***** Task material
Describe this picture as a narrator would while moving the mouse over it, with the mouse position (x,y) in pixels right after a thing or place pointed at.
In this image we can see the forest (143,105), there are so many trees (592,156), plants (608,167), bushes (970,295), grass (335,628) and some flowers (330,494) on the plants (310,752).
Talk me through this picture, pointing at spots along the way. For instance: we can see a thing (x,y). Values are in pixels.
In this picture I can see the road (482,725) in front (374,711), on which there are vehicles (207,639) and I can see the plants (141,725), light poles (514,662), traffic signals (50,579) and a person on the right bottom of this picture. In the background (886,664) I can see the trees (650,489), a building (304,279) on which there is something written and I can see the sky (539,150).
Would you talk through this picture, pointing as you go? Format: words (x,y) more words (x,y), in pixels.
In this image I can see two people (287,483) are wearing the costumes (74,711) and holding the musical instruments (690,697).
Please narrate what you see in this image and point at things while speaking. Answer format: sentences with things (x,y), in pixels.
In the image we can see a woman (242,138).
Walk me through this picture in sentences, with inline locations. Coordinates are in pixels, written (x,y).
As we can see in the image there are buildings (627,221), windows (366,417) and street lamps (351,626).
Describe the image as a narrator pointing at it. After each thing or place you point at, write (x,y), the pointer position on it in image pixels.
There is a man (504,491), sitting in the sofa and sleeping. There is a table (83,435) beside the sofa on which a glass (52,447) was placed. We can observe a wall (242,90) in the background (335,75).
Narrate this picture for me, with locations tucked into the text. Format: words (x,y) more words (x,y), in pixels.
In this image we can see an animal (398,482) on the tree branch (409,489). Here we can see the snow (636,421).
**********
Problem statement → The whole of the material above is to be restated exactly.

Expected answer →
Describe this picture as a narrator would while moving the mouse over it, with the mouse position (x,y) in pixels right after a thing or place pointed at.
In this image we can see the forest (143,105), there are so many trees (592,156), plants (608,167), bushes (970,295), grass (335,628) and some flowers (330,494) on the plants (310,752).
Talk me through this picture, pointing at spots along the way. For instance: we can see a thing (x,y). Values are in pixels.
In this picture I can see the road (482,725) in front (374,711), on which there are vehicles (207,639) and I can see the plants (141,725), light poles (514,662), traffic signals (50,579) and a person on the right bottom of this picture. In the background (886,664) I can see the trees (650,489), a building (304,279) on which there is something written and I can see the sky (539,150).
Would you talk through this picture, pointing as you go? Format: words (x,y) more words (x,y), in pixels.
In this image I can see two people (287,483) are wearing the costumes (74,711) and holding the musical instruments (690,697).
Please narrate what you see in this image and point at things while speaking. Answer format: sentences with things (x,y), in pixels.
In the image we can see a woman (242,138).
Walk me through this picture in sentences, with inline locations. Coordinates are in pixels, written (x,y).
As we can see in the image there are buildings (627,221), windows (366,417) and street lamps (351,626).
Describe the image as a narrator pointing at it. After each thing or place you point at, write (x,y), the pointer position on it in image pixels.
There is a man (504,491), sitting in the sofa and sleeping. There is a table (83,435) beside the sofa on which a glass (52,447) was placed. We can observe a wall (242,90) in the background (335,75).
Narrate this picture for me, with locations tucked into the text. Format: words (x,y) more words (x,y), in pixels.
In this image we can see an animal (398,482) on the tree branch (409,489). Here we can see the snow (636,421).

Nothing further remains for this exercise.